Professor Henri Tuomilehto, a sleep specialist at Oivauni Sleep Clinic, works mainly with patients who are sleep deprived due to the stress and hours at work, and is also a specialist in the sleep of professional athletes, working with Finnish football and ice-hockey teams, the Finnish Olympic Committee, and the Finnish Ski Sport Foundation.
In his role he stresses to patients the importance of good sleep habits throughout the year, and points out that a vacation is not a quick fix for bad sleep.
"People tend to work very hard before the holidays, thinking that's when they'll have time to sleep. Sadly, it doesn't work that way. If you've slept poorly over a long period of time, your holidays will get spent on just recovering."

Being honest with yourself

However, it's not all bad news, with Tuomilehto suggesting that although a vacation won't repay the sleep debt, it is a good time to start implementing good sleep habits for when you return home, saying, "If you've neglected your sleep all year, you can't really expect things to suddenly change when you start your holidays. Having said that, there's no need to get anxious. There's always the next year's holidays, and now is a good time to look in the mirror and think about possible changes."
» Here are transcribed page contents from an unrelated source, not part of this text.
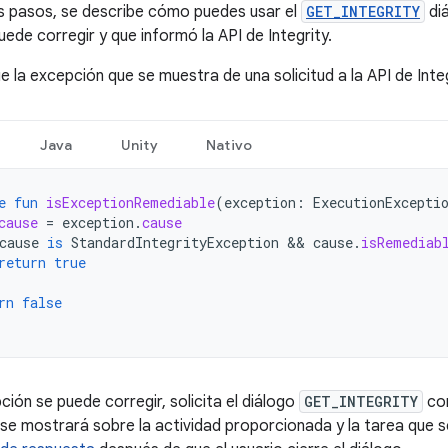
es pasos, se describe cómo puedes usar el
GET_INTEGRITY
diá
uede corregir y que informó la API de Integrity.
ue la excepción que se muestra de una solicitud a la API de Inte
Java
Unity
Nativo
e
fun
isExceptionRemediable
(
exception
:
ExecutionExcepti
cause
=
exception
.
cause
cause
is
StandardIntegrityException
&&
cause
.
isRemediab
return
true
rn
false
pción se puede corregir, solicita el diálogo
GET_INTEGRITY
con
o se mostrará sobre la actividad proporcionada y la tarea que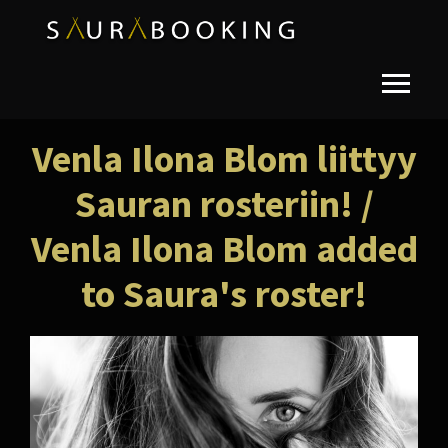
Venla Ilona Blom liittyy
Sauran rosteriin! /
Venla Ilona Blom added
to Saura's roster!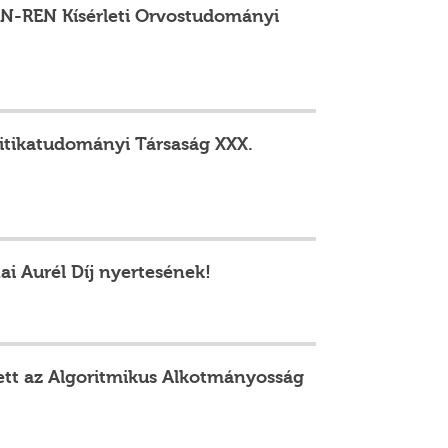
HUN-REN Kísérleti Orvostudományi
itikatudományi Társaság XXX.
i Aurél Díj nyertesének!
ett az Algoritmikus Alkotmányosság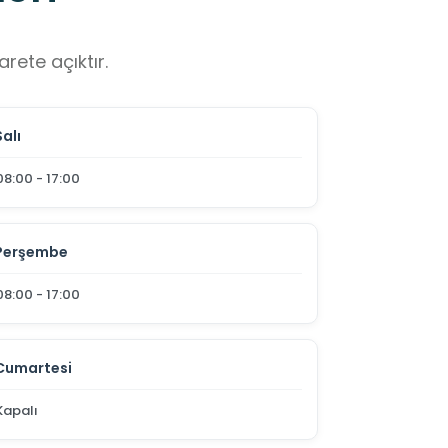
rete açıktır.
Salı
08:00 - 17:00
Perşembe
08:00 - 17:00
Cumartesi
Kapalı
His advice for improving sleep habits is to first of all, recognize that you are probably not sleeping as well as you think you are, saying, "Generally speaking, people sleep less than they think they do. Sleeping time is often sacrificed to evening-time household chores, TV watching and, most importantly, using our smart devices in the bed. You think you go to sleep at a given time, but in reality, you are still browsing the internet one hour later."
But how can you tell if you are one of these people? Tuomilehto advises, "A person who sleeps well is energetic. If you feel like you could be more energetic, it's a good idea to try sleeping one hour longer for a couple of weeks — that's enough to tell if there's a difference."
If you have tried sleeping longer, by staying away from your phone and other electronic devices before bedtime, reducing the amount of time watching TV, and increasing your amount of relaxation time, but you are still not sleeping well, it could be you are suffering from a sleep disorder, like one in five people in Finland, and this is worth seeking professional advice for. 
"It's normal for people to react to something important or exciting that's coming up. One night's bad sleep isn't important. It's the big picture that counts," says Tuomilehto, "Sleep is something that shouldn't be sacrificed."